Pemkab Aceh Barat Minta PT KTS Bayarkan Zakat Melalui Baitul Mal

KBRN Meulaboh: Pemerintah Kabupaten Aceh Barat meminta pihak perusahaan perkebunan sawit PT Karya Tanah Subur (KTS) grub Astra Agro Lestari Tbk membayarkan Zakat Infaq dan Sedekah (ZIS) melalui Baitul Mal daerah setempat.

"PT KTS ini salah satu perusahaan yang belum bersedia membayarkan Zakat. Padahal kesadaran pihak perusahaan sangat dibutuhkan untuk membantu masyarakat mustahiq," kata Kepala Baitul Mal Aceh Barat Tgk Bahtiar, kepada RRI Jum'at (22/5/2020).

Perusahaan KTS, sebuah perusahaan besar yang bergerak disektor perkebunan sawit dan pengelolah CPO serta bisnis pengangkutan CPO, selama ini dinilai hanya mengambil keuntungan dari usahanya dan selama tiga tahun terakhir kurang peduli dan tidak terbuka dalam usahanya.

Kata Tgk Bahtiar, dana ZIS yang dikumpulkan Pemkab Aceh Barat dan disalurkan kepada orang yang berhak selama ini adalah dari zakat Pegawai Negeri Sipil (PNS), pedagang dan hanya satu perusahaan perkebunan sawit yang sudah aktif yaitu PT Baitami.

"Walau pun mereka hanya membayarkan bersifat Infaq, tapi setidaknya sudah dilakukan secara rutin dan berharap ke depan semua perusaahaan begerak disektor perkebunan bisa mencontoh  managemen perusahaan tersebut," harapnya.

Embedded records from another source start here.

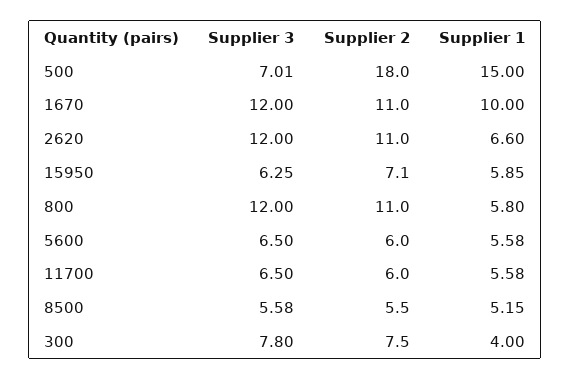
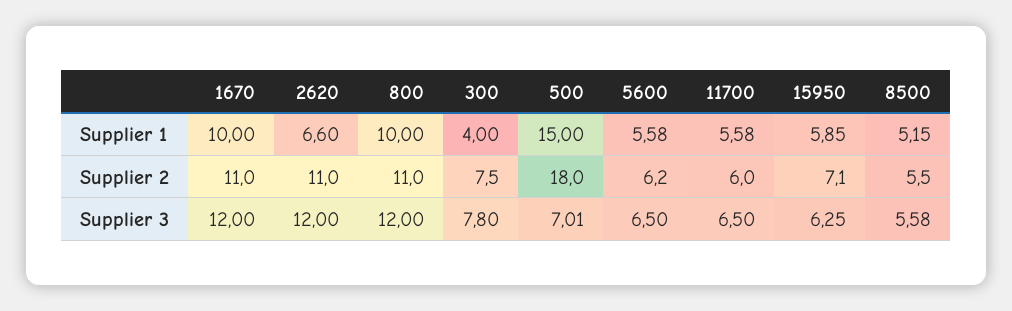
  {
    "Supplier 3": {
      "500": 7.01,
      "1670": 12,
      "2620": 12,
      "15950": 6.25,
      "800": 12,
      "5600": 6.5,
      "11700": 6.5,
      "8500": 5.58,
      "300": 7.8
    },
    "Supplier 2": {
      "500": 18,
      "1670": 11,
      "2620": 11,
      "15950": 7.1,
      "800": 11,
-     "5600": 6,
+     "5600": 6.2,
      "11700": 6,
      "8500": 5.5,
      "300": 7.5
    },
    "Supplier 1": {
      "500": 15,
      "1670": 10,
      "2620": 6.6,
      "15950": 5.85,
-     "800": 5.8,
+     "800": 10,
      "5600": 5.58,
      "11700": 5.58,
      "8500": 5.15,
      "300": 4
    }
  }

Lebih lanjut disampaikan, semua perusahaan di Provinsi Aceh sebenarnya wajib secara kearifan lokal menyetorkan zakat ke Baitul Mal karena proses gaji karyawan mereka dapatkan dan dikelola di Aceh Barat, harusnya bermanfaat juga bagi warga miskin.

"Sebenarnya bisa ada sanksi tegas berupa pengusiran kepada perusahaan swasta atau perusahaan BUMN yang beroperasi di Aceh bila tidak membayarkan zakat melalui Baitul Mal. Cuma kita masih terbentur, cuma masih tahap sosialisasi dulu," tegasnya.

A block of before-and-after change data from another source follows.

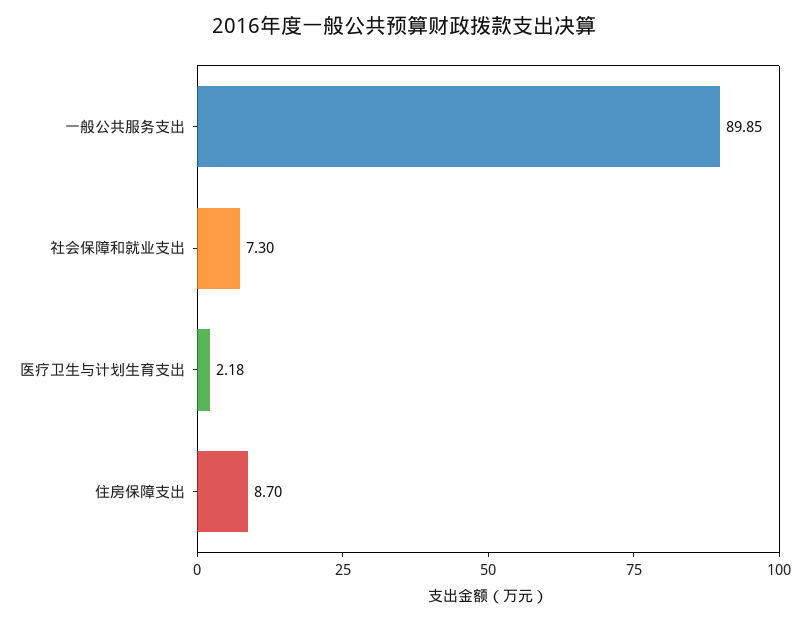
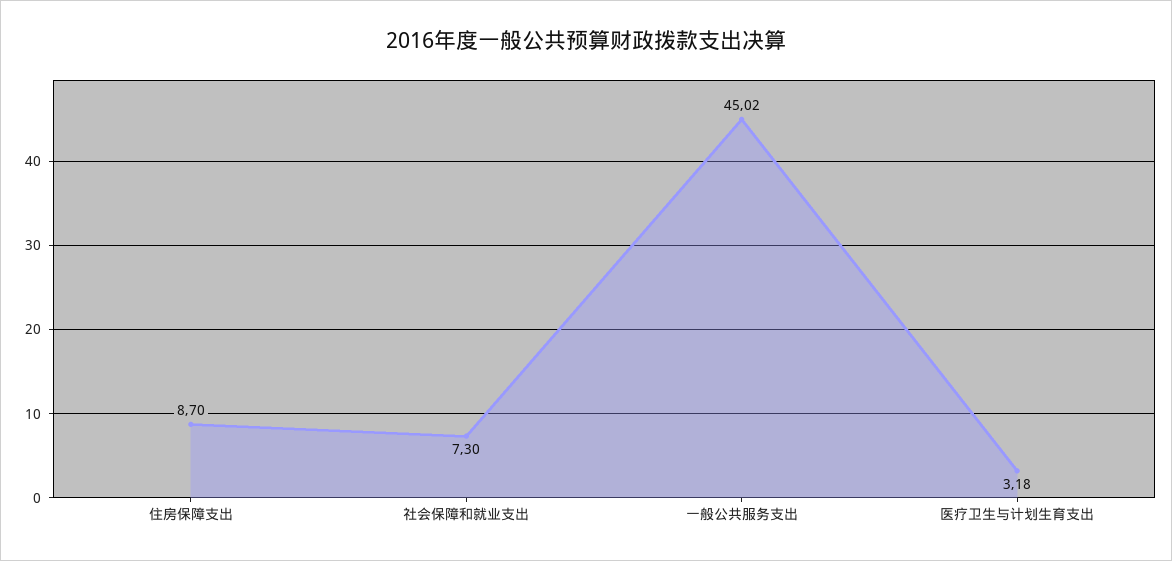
  {
-   "一般公共服务支出": 89.85,
+   "一般公共服务支出": 45.02,
    "社会保障和就业支出": 7.3,
-   "医疗卫生与计划生育支出": 2.18,
+   "医疗卫生与计划生育支出": 3.18,
    "住房保障支出": 8.7
  }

Sementara administratur PT KTS Aceh Barat Nasution, yang dikonfirmasi RRI membenarkan bahwa pihaknya belum membayarkan Zakat melalui Baitul Mal Aceh Barat, kebijakan tersebut masih dipertimbangkan oleh managemen.

"Kita perusahaan memang belum bayar Zakat ke Baitul Mal. Pihak Baitul Mal sudah datang ke kita memberikan sosialisasi, ya kemudian kita sampaikan ke managemen pusat untuk keputusannya di sana," demikian Nasution. (Foto Dok penyaluran ZIS oleh petugas Baitul Mal Aceh Barat).